Give the number of lines in the entries below that hold "server", with no accompanying words.

THE DATA –
────────────────
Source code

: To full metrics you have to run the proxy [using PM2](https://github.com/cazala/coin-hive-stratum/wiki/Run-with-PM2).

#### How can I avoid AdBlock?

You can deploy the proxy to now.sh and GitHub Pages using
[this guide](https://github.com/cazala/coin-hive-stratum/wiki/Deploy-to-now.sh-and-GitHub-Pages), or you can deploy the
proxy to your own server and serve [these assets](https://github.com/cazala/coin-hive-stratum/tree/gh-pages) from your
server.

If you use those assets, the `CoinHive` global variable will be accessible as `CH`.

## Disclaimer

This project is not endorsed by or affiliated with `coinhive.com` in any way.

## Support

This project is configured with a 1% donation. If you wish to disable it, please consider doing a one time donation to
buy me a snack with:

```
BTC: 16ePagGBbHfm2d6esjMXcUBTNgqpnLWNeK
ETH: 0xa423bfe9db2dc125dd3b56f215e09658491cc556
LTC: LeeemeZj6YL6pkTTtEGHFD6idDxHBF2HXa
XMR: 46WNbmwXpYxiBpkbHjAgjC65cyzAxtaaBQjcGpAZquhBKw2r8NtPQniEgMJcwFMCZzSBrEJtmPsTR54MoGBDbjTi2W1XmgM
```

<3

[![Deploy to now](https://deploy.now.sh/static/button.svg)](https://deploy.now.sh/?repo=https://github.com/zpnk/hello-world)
────────────────
RESULT – 2